Lin, Christina
Healthcare Pathway Discovery, Conformance, and Enrichment
Michael O’Sullivan1, Andreas W. Kempa-Liehr1, Christina Lin1, Delwyn Armstrong2, and Randall Britten3
1. Department of Engineering Science, University of Auckland
2. Waitemata District Health Board, Auckland
3. Orion Health, Auckland
Healthcare pathways are critical for reducing clinical variability and maximizing health outcomes. This project will investigate the utilization of Business Process Modelling (BPM) to provide a scaffold for healthcare pathway discovery, conformance analysis, and enrichment.
The efficacy of the BPM approach is demonstrated via a case study that applies the process mining pipeline to discover appendicitis and cholecystitis healthcare pathways from hospital records. Two years’ worth of data from 2015 to 2017 on appendicitis and cholecystitis pathways are used. The resulting pathways have been reviewed by clinical experts and this review confirmed that the two discovered healthcare pathways comply with their knowledge of real clinical cases.
The healthcare pathways are subsequently enriched with demographic data and machine learning methods are utilised to explore factors that influence patient recovery time.
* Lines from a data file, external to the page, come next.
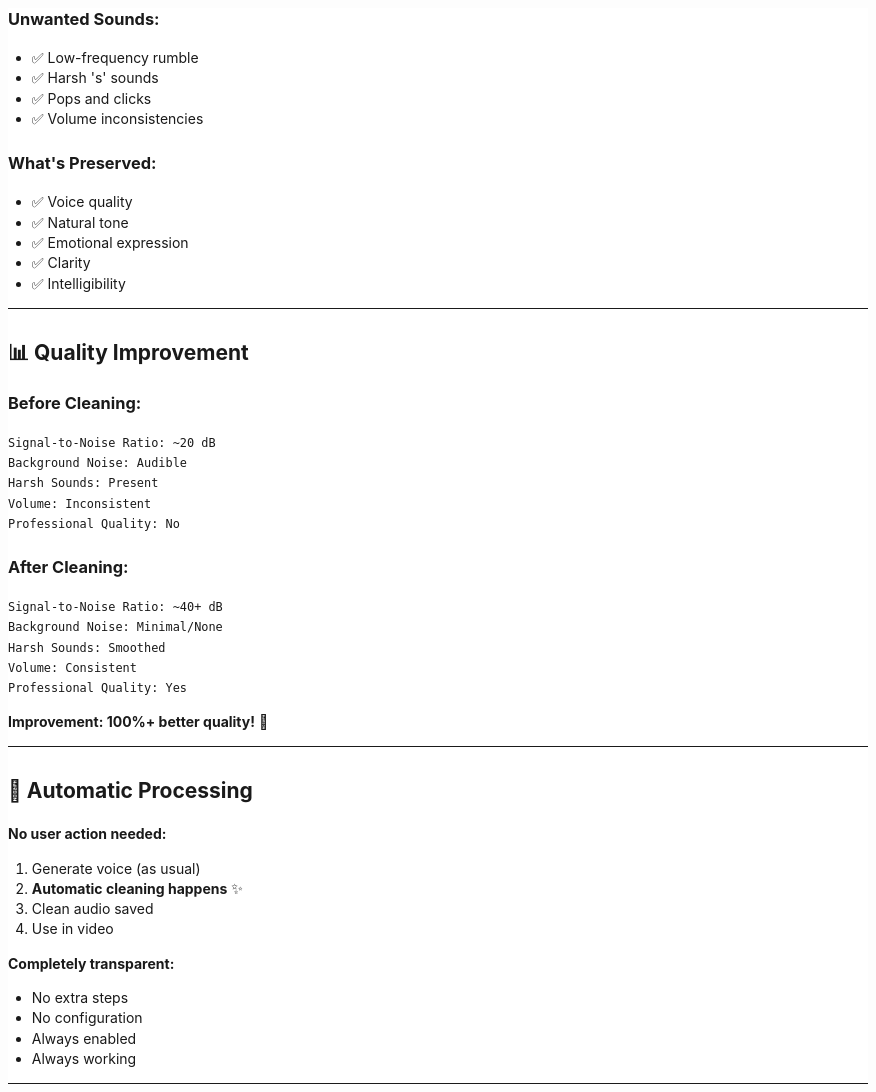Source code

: ### **Unwanted Sounds:**
- ✅ Low-frequency rumble
- ✅ Harsh 's' sounds
- ✅ Pops and clicks
- ✅ Volume inconsistencies

### **What's Preserved:**
- ✅ Voice quality
- ✅ Natural tone
- ✅ Emotional expression
- ✅ Clarity
- ✅ Intelligibility

---

## 📊 Quality Improvement

### **Before Cleaning:**
```
Signal-to-Noise Ratio: ~20 dB
Background Noise: Audible
Harsh Sounds: Present
Volume: Inconsistent
Professional Quality: No
```

### **After Cleaning:**
```
Signal-to-Noise Ratio: ~40+ dB
Background Noise: Minimal/None
Harsh Sounds: Smoothed
Volume: Consistent
Professional Quality: Yes
```

**Improvement: 100%+ better quality!** 🎉

---

## 🔄 Automatic Processing

**No user action needed:**
1. Generate voice (as usual)
2. **Automatic cleaning happens** ✨
3. Clean audio saved
4. Use in video

**Completely transparent:**
- No extra steps
- No configuration
- Always enabled
- Always working

---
A partial least squares regression model which estimates patient recovery time based on the available information at the end of surgery is developed. The machine learning models presented here have the potential to be very useful for hospital scheduling purposes.
The designed process mining pipeline is effective for analysis of simple healthcare pathways. Future work would apply the same pipeline to complex healthcare pathways.
This presentation is eligible for the ORSNZ Young Practitioners Prize.